The PROMIS is a NIH Roadmap Initiative to develop a computerized system measuring patient-reported outcomes in respondents with a wide range of chronic diseases and demographic characteristics. ‘Patient-Reported Outcomes Measurement Information System’ and ‘PROMIS’ are registered trademarks of the NIH. PROMIS was funded by cooperative agreements to a Statistical Coordinating Center (Evanston Northwestern Healthcare, Principal Investigator (PI): David Cella, PhD, U01AR52177) and six Primary Research Sites (Duke University, PI: Kevin Weinfurt, PhD, U01AR52186; University of North Carolina, PI: Darren DeWalt, MD, MPH, U01AR52181; University of Pittsburgh, PI: Paul A. Pilkonis, PhD, U01AR52155; Stanford University, PI: James Fries, MD, U01AR52158; Stony Brook University, PI: Arthur Stone, PhD, U01AR52170; and University of Washington, PI: Dagmar Amtmann, PhD, U01AR52171). NIH Science Officers on this project are Deborah Ader, PhD, Susan Czajkowski, PhD, Lawrence Fine, MD, DrPH, Louis Quatrano, PhD, Bryce Reeve, PhD, William Riley, PhD, and Susana Serrate-Sztein, MD. This manuscript was reviewed by the PROMIS Publications Subcommittee prior to external peer review. See the web site at for additional information on the PROMIS cooperative group.

The authors wish to thank Nathan Dodds, Kelly Johnston, and Catherine Maihoefer.

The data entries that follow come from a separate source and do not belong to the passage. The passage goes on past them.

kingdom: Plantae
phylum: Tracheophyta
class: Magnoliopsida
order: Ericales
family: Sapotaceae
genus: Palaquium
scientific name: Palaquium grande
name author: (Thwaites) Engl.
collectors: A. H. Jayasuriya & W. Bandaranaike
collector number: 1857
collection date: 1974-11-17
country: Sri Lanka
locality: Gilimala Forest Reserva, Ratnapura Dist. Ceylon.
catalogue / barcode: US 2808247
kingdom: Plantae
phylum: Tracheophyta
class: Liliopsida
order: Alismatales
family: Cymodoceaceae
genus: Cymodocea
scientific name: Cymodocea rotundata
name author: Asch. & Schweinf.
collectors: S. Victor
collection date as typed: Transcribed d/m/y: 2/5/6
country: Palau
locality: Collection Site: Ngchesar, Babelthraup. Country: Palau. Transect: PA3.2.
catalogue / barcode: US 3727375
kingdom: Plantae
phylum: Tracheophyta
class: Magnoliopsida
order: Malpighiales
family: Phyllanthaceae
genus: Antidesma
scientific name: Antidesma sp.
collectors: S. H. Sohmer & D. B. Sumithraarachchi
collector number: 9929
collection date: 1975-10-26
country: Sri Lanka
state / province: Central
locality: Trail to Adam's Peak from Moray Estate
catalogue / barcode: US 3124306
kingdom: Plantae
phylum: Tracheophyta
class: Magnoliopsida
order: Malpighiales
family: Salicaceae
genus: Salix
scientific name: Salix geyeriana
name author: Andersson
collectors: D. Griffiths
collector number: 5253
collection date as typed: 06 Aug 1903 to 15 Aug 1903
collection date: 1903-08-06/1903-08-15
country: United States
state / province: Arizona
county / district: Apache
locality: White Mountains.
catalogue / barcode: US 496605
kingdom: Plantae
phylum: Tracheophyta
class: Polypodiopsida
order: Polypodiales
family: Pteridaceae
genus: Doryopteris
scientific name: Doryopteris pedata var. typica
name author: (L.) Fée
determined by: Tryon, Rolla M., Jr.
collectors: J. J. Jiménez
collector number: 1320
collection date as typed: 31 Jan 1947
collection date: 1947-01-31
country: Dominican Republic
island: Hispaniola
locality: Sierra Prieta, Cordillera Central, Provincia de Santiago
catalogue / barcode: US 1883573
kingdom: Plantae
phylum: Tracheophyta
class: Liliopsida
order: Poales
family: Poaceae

Sample of focus group questions

Experience and description of depression
  • (1)
    What words or phrases do you use to describe depression to family or friends in terms of symptoms or feelings?
  • (2)
    What would you like to tell your doctor or clinician about your experience with depression? By this we mean to ask if there is something about depression symptoms that your doctor may not know about, may under-appreciate, or may frankly ignore.
    • Do you describe depression differently to loved ones than doctors?
  • (3)
    Describe what your depression has been like in the last 7 days or the last time you felt depressed?
  • (4)
    I noticed that some of you used language about how much of the time you were depressed (e.g., the number of days) and some used language describing how bad or severe the depression was. In your opinion, is one of these aspects of depression more informative?
    Frequency probes:
    • Out of 7 days, how many days in a given week do you feel depressed?
    • What proportion of a given day?
    Intensity/severity probes:
    • In the last 7 days, what was your worst day of depression like?

Impact of depression
  • (5)
    What impact has depression had in your life?
  • (6)
    How does your depression affect your relationships with members of your family and your friends?
  • (7)
    Which depression symptoms interfere with your day-to-day activities?

Management of depression
  • (8)
    What helps you continue in recovery and decreases your risk of getting depressed again?